Dalam penelitian ini, peneliti menggunakan apotek kategori besar dan

kecil karena peneliti bekerja sama dengan peneliti lain untuk menilai secara utuh

pelayanan kefarmasian yang dilakukan di apotek, baik dari sisi apoteker maupun

dari sisi konsumen. Peneliti menganalisis tentang pelayanan informasi obat yang

dilakukan oleh apoteker kepada konsumen, sedangkan peneliti lain menganalis

tentang kepuasan pelanggan terhadap kualitas pelayanan apotek. Pada saat peneliti

meminta izin untuk melakukan penelitian di apotek yang sama, dari 4 apotek yang

terpilih ada 2 apotek yang tidak mengizinkan untuk dijadikan tempat penelitian

secara bersamaan. Sehingga penelitian ini bukan merupakan satu kesatuan lagi

karena sampel apotek yang digunakan berbeda satu dengan yang lain.

c. Pembuatan Daftar Panduan Wawancara

Daftar panduan wawancara memuat pokok – pokok pertanyaan yang akan diajukan kepada responden terkait tujuan penelitian. Pokok – pokok pertanyaan memuat tentang pelayanan kefarmasian dalam hal informasi obat yang

diberikan oleh apoteker kepada konsumen yang mengacu pada Kepmenkes RI No.
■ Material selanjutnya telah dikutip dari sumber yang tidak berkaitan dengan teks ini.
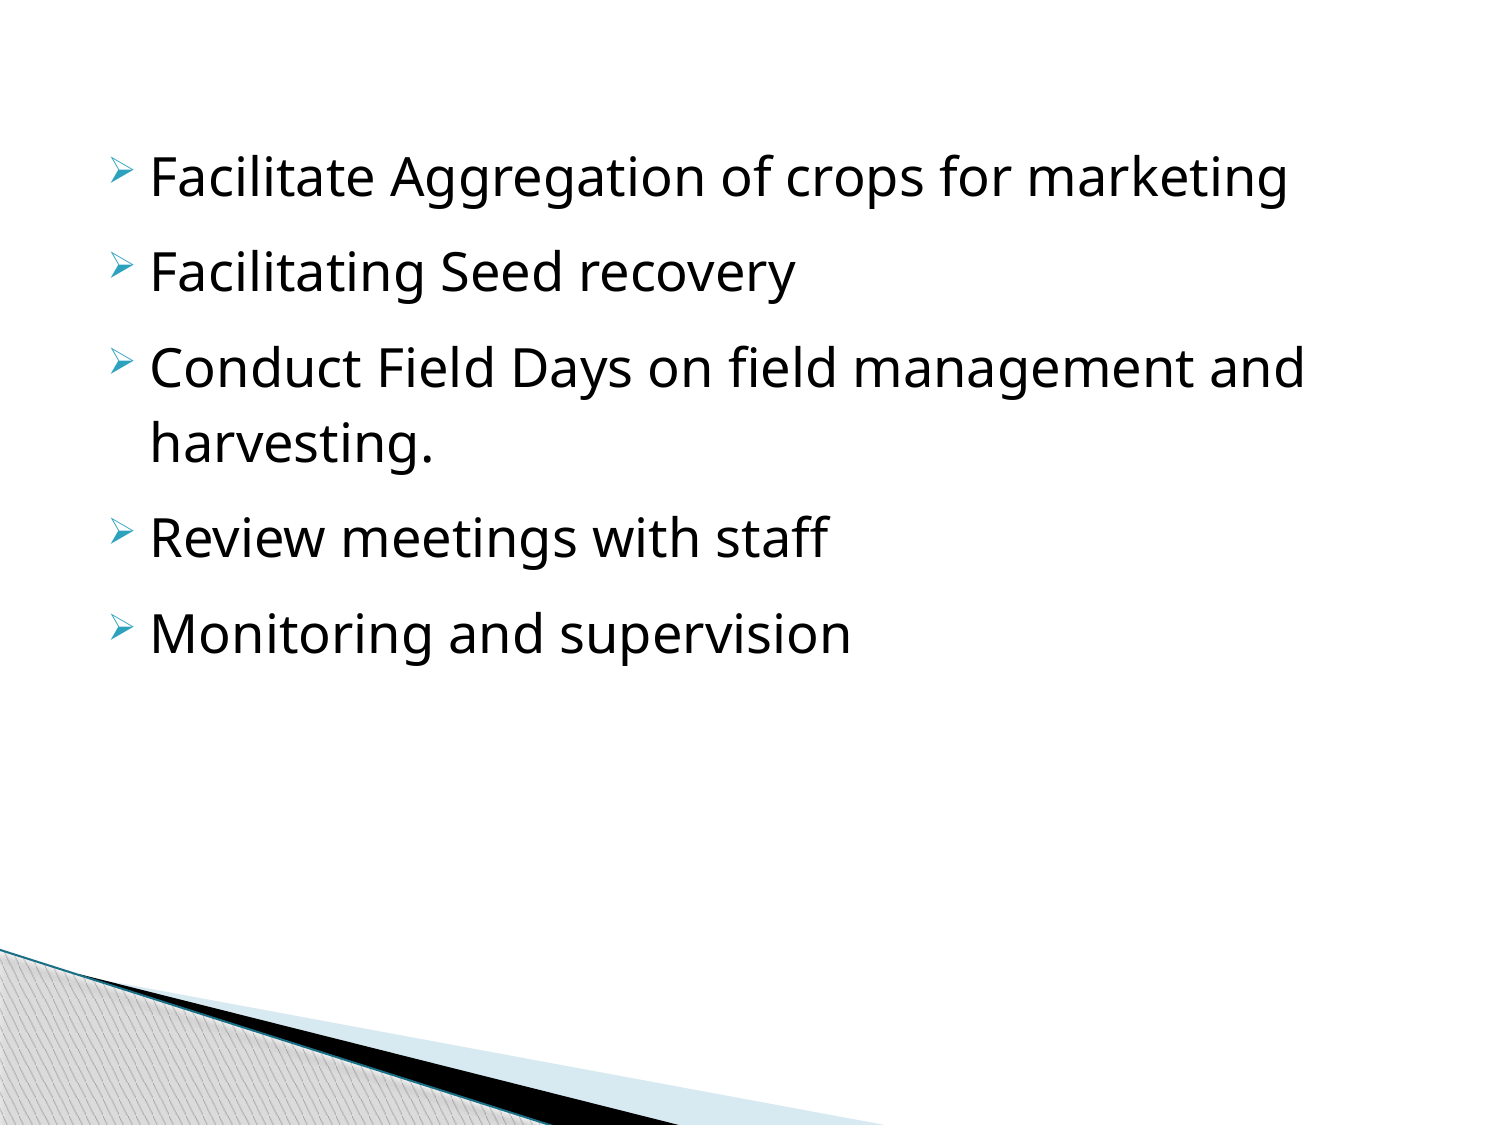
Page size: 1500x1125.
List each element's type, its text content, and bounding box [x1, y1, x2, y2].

list Facilitate Aggregation of crops for marketing Facilitating Seed recovery Conduct Field Days on field management and harvesting. Review meetings with staff Monitoring and supervision [75, 125, 1425, 1005]
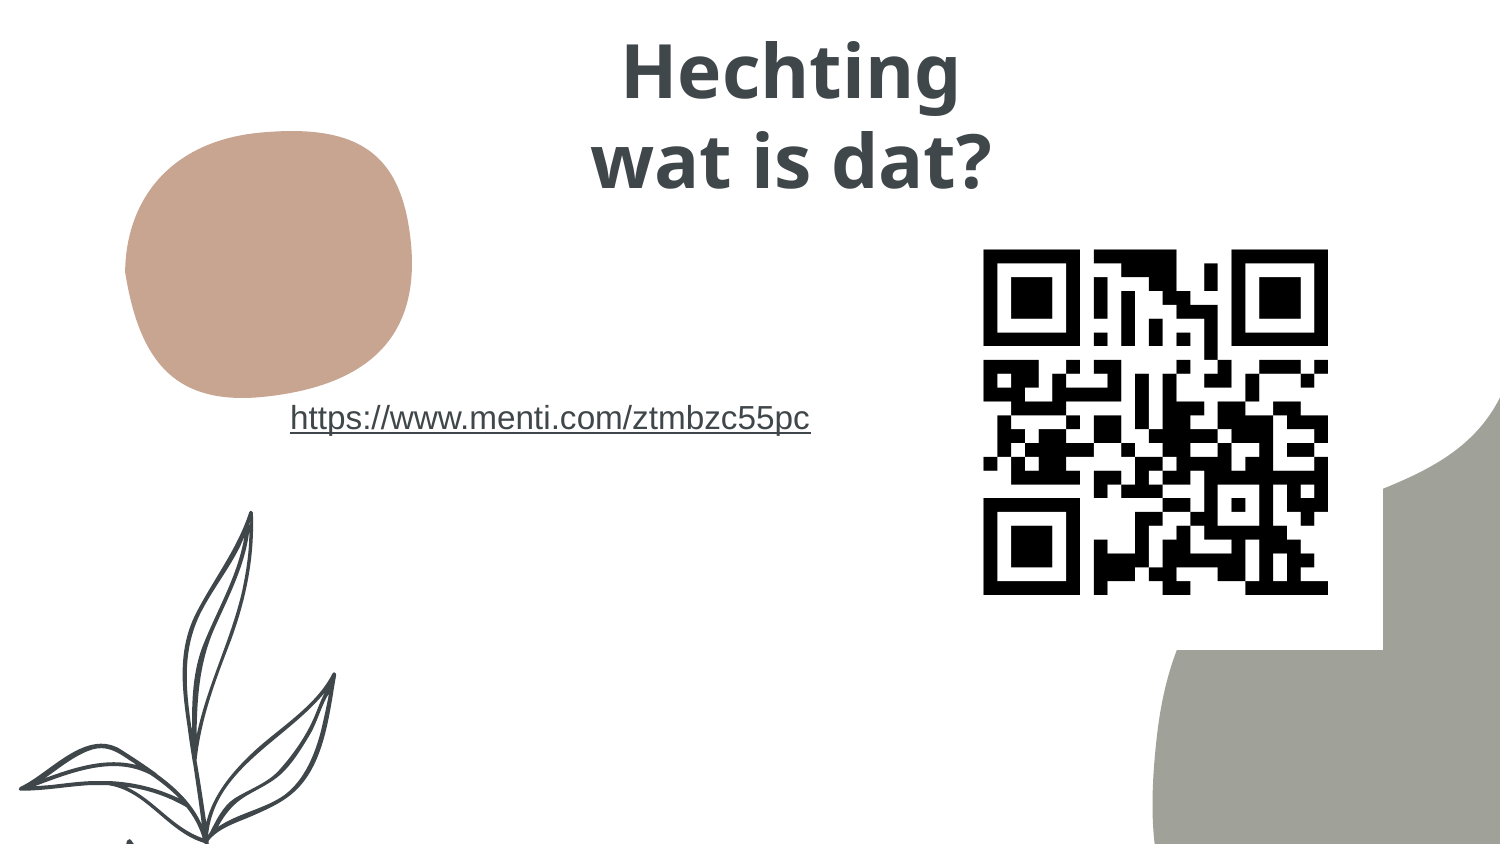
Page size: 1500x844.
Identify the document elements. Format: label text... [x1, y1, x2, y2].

1027 tahun 2004 tentang Standar Pelayanan Kefarmasian di Apotek. Kriteria – kriteria tersebut antara lain cara pemakaian obat, cara penyimpanan obat, jangka

waktu pengobatan, dan aktivitas serta makanan dan minuman yang harus

dihindari selama proses terapi.

d. Pengujian Daftar Panduan Wawancara

1). Uji pemahaman bahasa

Fungsi uji pemahaman bahasa adalah untuk mengetahui sejauh mana

bahasa penyusun pertanyaan yang terdapat dalam daftar panduan wawancara

dapat dipahami oleh responden. Uji pemahaman bahasa dilakukan dengan

meminta beberapa teman untuk memahami cara peneliti membacakan daftar

pertanyaan yang sudah disusun.

2). Uji validitas isi

Daftar panduan wawancara perlu diuji validitasnya untuk mengetahui

kejelasan tujuan dan lingkup informasi yang hendak diungkap, yaitu sejauh

mana item – item pertanyaan yang ada dapat mencakup seluruh kawasan isi obyek yang hendak diukur. Jenis uji validitas yang digunakan adalah content

validity, instrumen yang dipakai telah mencakup semua hal yang perlu diukur

dan face validity, suatu instrumen nampak valid jika dibaca sepintas. Uji

validitas isi kuisoner dilakukan berdasarkan analisis rasional dengan

professional judgment oleh 3 apoteker.

2. Tahap pengumpulan data

Metode pengumpulan data yang digunakan berupa metode wawancara

terstruktur. Metode wawancara terstruktur adalah wawancara yang dilaksanakan

secara terencana menggunakan daftar panduan pertanyaan yang telah

dipersiapkan. Setiap hasil wawancara didengar dan dicermati dengan seksama, hal

– hal penting yang didapat pada saat wawancara dicatat oleh peneliti. Untuk mencegah terlewatnya informasi yang didapat pada saat wawancara, peneliti

kembali melakukan kroscek hasil wawancara dengan responden setelah selesai

melakukan wawancara. Untuk menjamin kebenaran mengenai informasi yang

diberikan responden pada saat wawancara, peneliti membuat surat pernyataan

kebenaran hasil wawancara untuk ditandatangani oleh responden.

3. Tahap pengolahan data

Pengolahan data meliputi: editing, coding, dan tabulating. Data yang

diperoleh selanjutnya dianalisis secara non statistik dengan membaca tabel – tabel, grafik atau angka yang tersedia lalu dilakukan penguraian. Gambar dan

tabel menggambarkan tingkat kehadiran responden, ketersediaan, dan

kelengkapan pelayanan informasi obat berdasarkan Kepmenkes RI No. 1027

tahun 2004 tentang Standar Pelayanan Kefarmasian di Apotek.